Another evidence-based intervention to apply to individuals with delirium is a non-pharmacological approach. This intervention consists of prevention of delirium. The first step is to identify high risk factors which include: (a) non-treatable delirium risk factors, (b) old age, (c) underlying dementia, (d) male gender, (e) previous history of delirium, (f) significant medical history, (g) poor eye sight and hearing, (h) frailty, and (i) immobility (Tabet & Howard, 2009). Next, would be how the clinicians can help prevent those with targeted risk factors, and lastly, for the clinician to recognize possible start of delirium and help the individual identify with reality as best as possible.

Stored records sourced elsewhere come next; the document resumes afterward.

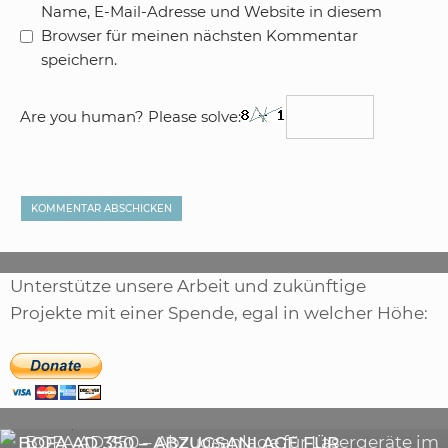
Name, E-Mail-Adresse und Website in diesem
Browser für meinen nächsten Kommentar
speichern.
Are you human? Please solve:
Unterstütze unsere Arbeit und zukünftige
Projekte mit einer Spende, egal in welcher Höhe:
,
ARTIKEL
SONSTIGE
,
ARTIKEL
LASER
DIE BEDEUTENDSTEN SCHRITTE ZUR
BOFA AD 350 – ABZUGSANLAGE FÜR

In conclusion, there are multiple forms of delirium. Through research delirium appears most common in elderly patients, substance withdrawal (alcohol or drugs), and surgery patients. The challenge I believe that is most difficult with delirium is when individuals may not show risk factors at all and suddenly have delirium. Or, clinicians can attempt educational based interventions, but the mind is strong. As I mentioned, I had delirium after my surgery and the answer was never diagnosed if my delirium was from being under anesthesia so long, the mixture of pain killers, or both. The DSM-5 explains delirium very well, however, I do believe if other interventions were listed this could be beneficial. At my internship, we had a man who was AAOx3 before surgery and, after surgery, did not know any information about himself except his name and age. This individual could not remember who he was for two weeks, and one day, everything came back. In my opinion, delirium has the protentional to be predictable but for individuals who are high risk. As for treatment, I think preventative measures and reassuring individuals of who they are can be helpful, but there is no “magic” answer to have an individual remember who they are.